We learned from his Oscar-winning performance in Michel Hazanavicius's The Artist that French actor Jean Dujardin simply oozes the charm. Most American audiences haven't seen Dujardin as he is here - a driven, earnest magistrate hellbent on taking down the heroin trade in 1970s Marseilles. Dujardin plays real life magistrate Pierre Michel, whose hardnosed stereotype has been brought to life in any number of crime thrillers over the years yet who is brought impressively to life by Dujardin even if he never really does completely abandon all the tics and looks that have turned him into quite the charmer over the years. Dujardin does a nice job of ever so slightly humanizing Michel, an incorruptible cop but one with enough of a crime-solving drive that the word "incorruptible" has some fluidity to it.

The primary target for Michel is Gaetan Zampa (Gilles Lellouche), a seemingly untouchable mob boss whose reach into Marseilles is far deeper than the initially naive Michel realizes. Michel is surprisingly successful, taking down Zampa's henchmen and closing the circle around him to such a degree that Michel's own world starts to be impacted including his wife (Celine Sallette) and his children.

The Connection works largely on the strength of its co-leading performances from Dujardin and Lellouche, though at least part of this is due to how Jimenez and co-writer Audrey Diwan have paid attention to detail and emphasized the more procedural aspects of everything that unfolds. It's a surprising choice, but it works and it helps to separate the film from its, unsurprisingly, vastly superior original.

There are other times when The Connection just plain falls flat. The scenes between Dujardin and Sallette as husband-and-wife are bland and lifeless, while Jimenez makes a point of letting us know this is 1970s Marseilles yet never really does that much to create the look or feeling of the 1970s.

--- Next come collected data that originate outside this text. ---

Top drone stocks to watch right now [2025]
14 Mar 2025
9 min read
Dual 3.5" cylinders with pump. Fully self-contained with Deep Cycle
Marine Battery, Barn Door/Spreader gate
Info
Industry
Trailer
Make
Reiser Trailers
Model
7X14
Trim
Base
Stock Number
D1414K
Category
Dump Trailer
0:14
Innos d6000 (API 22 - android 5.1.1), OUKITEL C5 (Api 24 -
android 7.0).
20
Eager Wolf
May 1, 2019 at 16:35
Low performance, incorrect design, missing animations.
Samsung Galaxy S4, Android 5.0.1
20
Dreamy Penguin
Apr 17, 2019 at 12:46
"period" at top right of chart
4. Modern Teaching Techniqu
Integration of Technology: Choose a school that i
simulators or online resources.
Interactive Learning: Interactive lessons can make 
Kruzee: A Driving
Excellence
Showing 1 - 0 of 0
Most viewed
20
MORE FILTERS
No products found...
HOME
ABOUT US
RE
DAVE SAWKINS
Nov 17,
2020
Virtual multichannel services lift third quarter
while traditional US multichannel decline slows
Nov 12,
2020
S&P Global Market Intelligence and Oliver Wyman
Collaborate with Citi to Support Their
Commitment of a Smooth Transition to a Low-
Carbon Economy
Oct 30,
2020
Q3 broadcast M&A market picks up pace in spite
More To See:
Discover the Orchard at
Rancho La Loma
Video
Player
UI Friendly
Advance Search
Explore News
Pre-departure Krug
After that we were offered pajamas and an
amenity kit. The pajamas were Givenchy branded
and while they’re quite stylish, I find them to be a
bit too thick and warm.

The Connection is most of all hindered by a feeling of "been there, seen that" that never quite leaves the film no matter how terrific Dujardin is and no matter how beautifully Lellouche manages to create a mobster who most of the time seems like just one of the guys.

Despite being bogged down by cliche's, The Connection is worth it almost solely on the basis of watching Dujardin and Sallette constantly trying to one-up each other and control the worlds in which they live. This may be the film that makes America realize just how terrific Dujardin was in The Artist and that he really is a pretty darn fine actor after all.

The Connection is currently on a limited nationwide run with indie distributor Drafthouse Films and opens in Indianapolis at the Landmark Keystone Arts on May 29th.